Roseline
venait tout juste d'avoir quinze ans, elle vivait dans un château
avec ses parents qui avaient parmi leurs relations de nombreux
sorciers, des fées et toute sorte de créatures énigmatiques. La
jeune fille aimait à leur poser des questions sur leurs pouvoirs et
à les écouter parler.
Durant
le solstice d'hiver, les parents de Roseline organisaient
traditionnellement un bal où ces gens merveilleux étaient conviés
à festoyer librement. Car en ces temps reculés, on brûlait les
sorciers et ceux qui pratiquaient cet art devaient se cacher.
Roseline
était fascinée par ces pouvoirs et très très curieuse. Elle
furetait un peu partout dans le château et tentait de déchiffrer
les grimoires. Cette année-là, elle trouva un vieux sorcier endormi
sur un livre ouvert dont elle reconnaissait l'écriture. La jeune
fille s'approcha sur la pointe des pieds et reconnut du latin, langue
qu'elle étudiait.
Brûlante
de curiosité, elle tira doucement le grimoire à elle et commença à
le feuilleter tremblant de peur, d'impatience mais également du
délice de l'interdit. Le vieux sorcier remua, elle craignit de se
voir démasquer mais il n'en fut rien, le vieil homme se rendormit.
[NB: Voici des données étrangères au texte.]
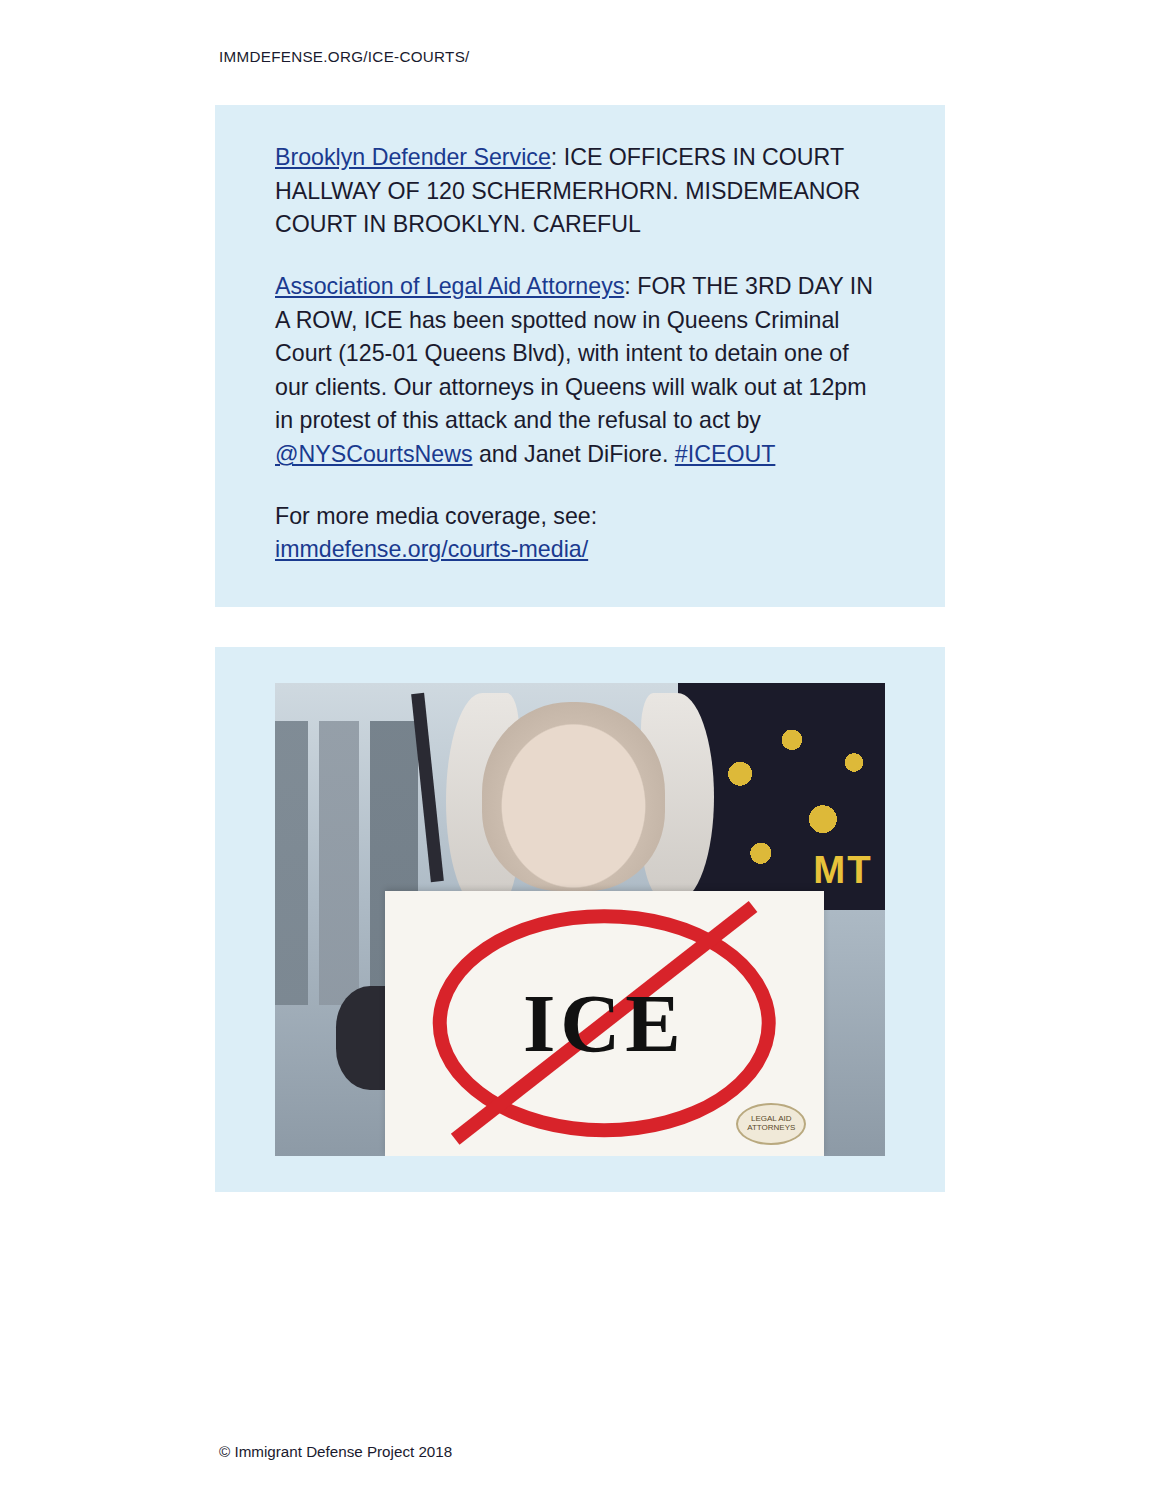IMMDEFENSE.ORG/ICE-COURTS/
Brooklyn Defender Service: ICE OFFICERS IN COURT HALLWAY OF 120 SCHERMERHORN. MISDEMEANOR COURT IN BROOKLYN. CAREFUL
Association of Legal Aid Attorneys: FOR THE 3RD DAY IN A ROW, ICE has been spotted now in Queens Criminal Court (125-01 Queens Blvd), with intent to detain one of our clients. Our attorneys in Queens will walk out at 12pm in protest of this attack and the refusal to act by @NYSCourtsNews and Janet DiFiore. #ICEOUT
For more media coverage, see:
immdefense.org/courts-media/
ICE
LEGAL AID ATTORNEYS
© Immigrant Defense Project 2018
Maintenant, elle avait peur qu'on la trouve là ; pour cette
raison, elle choisit une formule un peu au hasard pour que cette nuit
merveilleuse « dure plus longtemps que le jour et la nuit
réunis ».
Et
elle dura cette nuit encore et encore. Elle ne finit jamais, tout le
pays était figé dans cette nuit magique. Roseline ne savait comment
briser le sortilège et elle ne pouvait quitter le pays qui était
protégé par une barrière magique. Le contre-sort était une énigme
dont elle ne connaissait pas la réponse : L'étoile
d'argent apportée par le vent rétablira le cours du temps.
Roseline fouilla la bibliothèque à la recherche de la mention de
cette étoile d'argent, elle fouilla les grimoires qui en parlaient
parfois sans donner de précisions, elle fouilla la bibliothèque
puis s'aventura hors des murs du château pour se nourrir et trouver
d'autres sources d'information. Elle parvint à se nourrir grâce à
la nourriture qu'elle trouva en abondance dans les caves et les
greniers ; et c'est tant mieux car elle ne savait pas cultiver
la terre ou chasser. Elle ne savait pas non plus s'occuper des bêtes
qui vécurent leur vie dans les champs aussi libre qu'on peut l'être
enfermé dans un champ aussi vaste soit-il.
Seule,
elle errait dans le château et dans le pays, à pied le plus souvent
car les chevaux étaient redevenus sauvages dans leurs vastes prés.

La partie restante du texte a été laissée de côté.